いろんな人がいて、その上に山にかぶさった笠雲みたいに社会というシステムが乗っかっていて、その雲の中では確かに人は変わるように見える。義理やカネに振り回されたり振り回したり、恥を掻いたり威張ったり、自信を持ったり無くしたり、病気になったりならせたり、でもその雲の中が全てじゃない。雲の中でいくら変わったところで変わらないものがある。
あんまり雲の中に長いこと居すぎると、変わらないものなんて見えなくなってくる。

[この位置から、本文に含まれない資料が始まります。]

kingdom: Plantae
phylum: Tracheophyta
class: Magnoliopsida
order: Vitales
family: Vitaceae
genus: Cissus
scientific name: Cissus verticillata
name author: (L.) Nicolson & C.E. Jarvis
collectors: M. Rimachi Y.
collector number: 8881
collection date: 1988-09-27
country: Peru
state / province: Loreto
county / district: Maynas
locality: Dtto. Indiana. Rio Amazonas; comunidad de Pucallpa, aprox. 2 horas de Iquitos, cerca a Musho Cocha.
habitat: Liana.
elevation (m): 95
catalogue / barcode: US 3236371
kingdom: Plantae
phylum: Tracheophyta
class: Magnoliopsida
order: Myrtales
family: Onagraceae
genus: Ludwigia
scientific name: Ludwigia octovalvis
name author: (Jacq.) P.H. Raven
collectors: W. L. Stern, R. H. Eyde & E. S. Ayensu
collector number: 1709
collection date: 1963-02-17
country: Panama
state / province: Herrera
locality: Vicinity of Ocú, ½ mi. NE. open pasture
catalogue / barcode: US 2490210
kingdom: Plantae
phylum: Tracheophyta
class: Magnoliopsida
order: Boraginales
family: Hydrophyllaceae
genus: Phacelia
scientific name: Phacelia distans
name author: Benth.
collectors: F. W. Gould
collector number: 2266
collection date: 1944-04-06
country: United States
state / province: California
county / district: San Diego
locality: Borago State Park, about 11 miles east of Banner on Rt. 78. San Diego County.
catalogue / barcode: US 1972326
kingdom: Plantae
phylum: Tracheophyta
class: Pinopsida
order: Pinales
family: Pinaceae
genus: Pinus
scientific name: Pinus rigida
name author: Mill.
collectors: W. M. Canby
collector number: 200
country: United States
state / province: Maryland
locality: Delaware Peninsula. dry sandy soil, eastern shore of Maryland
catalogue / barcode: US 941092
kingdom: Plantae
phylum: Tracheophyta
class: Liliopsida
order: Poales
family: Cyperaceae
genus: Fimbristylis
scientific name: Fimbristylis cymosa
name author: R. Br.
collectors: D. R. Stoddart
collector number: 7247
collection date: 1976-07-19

カラオケ屋に行っても買い物をしてもオシャレをしても、どこまで行っても雲の中だ。どうにもならなくなると、人は病気になったり失踪したり犯罪を犯したり絵を描いたりする。それらは救いになることもあればもっとどん底に落ちることになることもある。どん底も救いかもしれないけど。
雲は分厚い。でもそれしかないわけじゃない。所詮雲だ。分厚くて無くならないけど、所詮雲だ。たまには雲のない空を拝んだほうがいい。孤独が怖くなければ、それはいつでも可能なことだと思う。